▶ [Рабочее задание 1]: Найдите в записях все строки со словом «note» и перепишите их. Регистр букв учитывается.

____ Предложенный отрывок

Писатель в газете - Гилберт Кийт Честертон
Шрифт:
Интервал:
Закладка:
Теорию мою подтверждает и «Фауст», написанный Гёте. Конечно, я говорю не о мастерстве — оно выше всякой критики, — а о «Фаусте» в целом, точнее — о первой его части, ибо у второй, как у графинь, знакомых мистеру Манталини, контуров нет [302]. Новая история Фауста, Мефистофеля и Маргариты кажется мне бесконечно менее возвышенной и прекрасной, чем старая история о Фаусте, Мефистофеле и Елене. На мое счастье, я видел в Йоркшире, в кукольном театре, пьесу «Доктор Фауст». Потом я видел ее и в Лондоне, но йоркширские куклы были живее лондонских актеров. Марионетки старались играть как люди, а люди, увы, играли как марионетки. Но суть не в том. Суть вот в чем: средневековый Фауст погиб, ибо совершил страшный грех, принес клятву верности вечному злу, чтобы обладать первой красавицей в мире. Он осужден за великий грех; новый же Фауст спасен за грех мелкий и низкий. Фауст у Гёте не опьянен и не зачарован прекраснейшей, уже нездешней дамой. Когда он стал молодым, он стал и подлым и мигом завел пошлейший роман, который я не назову связью, ибо (как обычно в таких случаях) связана только женщина. Здесь, в этой смеси соблазна и спасения, проявилось худшее качество немцев, какая–то бессердечная сентиментальность. Мужчина губит женщину, поэтому женщина спасает мужчину — вот и вся мораль, das ewige Weiblichkeit [303] [304]. Тот, кто получил удовольствие, еще и очистится, ибо жертва отстрадала за него. Значит, все равно, жесток ты или добр. Мне больше нравится кукольный сюжет, где Фауста тащат в ад черные чертики. Он как–то веселее.

________
____ Выдержки из данных

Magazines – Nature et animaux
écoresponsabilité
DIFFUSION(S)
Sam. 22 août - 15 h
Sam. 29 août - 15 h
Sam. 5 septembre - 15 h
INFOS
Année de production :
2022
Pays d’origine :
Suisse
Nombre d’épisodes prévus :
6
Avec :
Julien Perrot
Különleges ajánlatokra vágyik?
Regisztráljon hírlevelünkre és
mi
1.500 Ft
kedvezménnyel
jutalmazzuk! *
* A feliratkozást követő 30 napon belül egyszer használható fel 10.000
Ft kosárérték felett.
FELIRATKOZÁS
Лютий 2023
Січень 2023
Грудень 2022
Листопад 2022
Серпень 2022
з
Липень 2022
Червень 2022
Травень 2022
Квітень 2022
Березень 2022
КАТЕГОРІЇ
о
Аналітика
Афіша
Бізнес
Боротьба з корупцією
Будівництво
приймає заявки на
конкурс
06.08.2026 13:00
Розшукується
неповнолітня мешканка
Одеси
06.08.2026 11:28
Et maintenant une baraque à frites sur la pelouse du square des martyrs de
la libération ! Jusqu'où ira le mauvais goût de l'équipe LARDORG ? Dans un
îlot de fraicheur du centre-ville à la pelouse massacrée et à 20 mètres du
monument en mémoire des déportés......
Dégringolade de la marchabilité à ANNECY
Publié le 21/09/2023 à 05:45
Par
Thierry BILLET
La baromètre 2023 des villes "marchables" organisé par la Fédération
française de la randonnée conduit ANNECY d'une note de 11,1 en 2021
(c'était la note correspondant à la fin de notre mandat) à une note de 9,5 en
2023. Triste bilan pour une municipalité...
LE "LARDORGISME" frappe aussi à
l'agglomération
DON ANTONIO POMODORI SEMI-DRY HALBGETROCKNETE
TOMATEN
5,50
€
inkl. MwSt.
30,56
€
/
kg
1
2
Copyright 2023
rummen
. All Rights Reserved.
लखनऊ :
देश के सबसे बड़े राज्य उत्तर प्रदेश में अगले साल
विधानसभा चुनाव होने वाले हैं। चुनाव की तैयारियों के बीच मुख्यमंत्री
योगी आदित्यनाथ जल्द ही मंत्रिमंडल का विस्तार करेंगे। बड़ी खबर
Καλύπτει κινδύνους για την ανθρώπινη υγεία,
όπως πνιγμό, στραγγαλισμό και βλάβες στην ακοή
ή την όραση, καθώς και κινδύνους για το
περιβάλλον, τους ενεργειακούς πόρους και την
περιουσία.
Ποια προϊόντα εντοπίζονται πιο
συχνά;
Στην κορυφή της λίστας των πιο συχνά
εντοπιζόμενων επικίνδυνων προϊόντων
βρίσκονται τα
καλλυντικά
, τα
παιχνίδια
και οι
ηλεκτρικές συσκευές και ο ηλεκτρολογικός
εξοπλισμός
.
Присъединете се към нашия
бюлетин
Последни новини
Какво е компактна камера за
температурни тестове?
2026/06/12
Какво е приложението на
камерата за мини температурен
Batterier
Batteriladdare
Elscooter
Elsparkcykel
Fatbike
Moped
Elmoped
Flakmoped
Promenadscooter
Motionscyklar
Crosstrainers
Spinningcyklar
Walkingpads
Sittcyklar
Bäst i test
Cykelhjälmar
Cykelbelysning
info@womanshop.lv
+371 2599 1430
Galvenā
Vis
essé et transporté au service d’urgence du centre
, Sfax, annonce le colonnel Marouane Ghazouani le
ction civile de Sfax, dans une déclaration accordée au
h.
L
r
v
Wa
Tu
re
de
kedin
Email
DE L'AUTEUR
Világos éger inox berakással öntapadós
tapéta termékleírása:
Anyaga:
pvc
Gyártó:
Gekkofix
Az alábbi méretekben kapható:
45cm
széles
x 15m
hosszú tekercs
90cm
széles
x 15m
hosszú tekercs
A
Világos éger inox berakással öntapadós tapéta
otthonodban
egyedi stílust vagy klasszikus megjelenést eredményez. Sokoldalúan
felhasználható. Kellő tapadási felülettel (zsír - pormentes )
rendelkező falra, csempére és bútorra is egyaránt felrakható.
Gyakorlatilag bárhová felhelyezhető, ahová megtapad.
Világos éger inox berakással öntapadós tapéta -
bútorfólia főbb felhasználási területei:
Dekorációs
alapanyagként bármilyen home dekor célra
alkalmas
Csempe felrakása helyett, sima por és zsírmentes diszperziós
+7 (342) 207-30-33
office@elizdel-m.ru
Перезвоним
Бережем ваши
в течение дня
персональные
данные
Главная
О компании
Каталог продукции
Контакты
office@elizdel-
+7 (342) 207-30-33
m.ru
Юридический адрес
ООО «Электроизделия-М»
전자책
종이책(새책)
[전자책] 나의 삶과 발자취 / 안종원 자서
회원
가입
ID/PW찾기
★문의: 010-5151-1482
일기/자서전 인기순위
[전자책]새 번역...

________

▶ [Рабочее задание 2]: Какие куклы в отрывке о «Фаусте» названы живее лондонских актеров?

▶ [Письменное решение 1]:
française de la randonnée conduit ANNECY d'une note de 11,1 en 2021
(c'était la note correspondant à la fin de notre mandat) à une note de 9,5 en

▶ [Письменное решение 2]: Йоркширские куклы.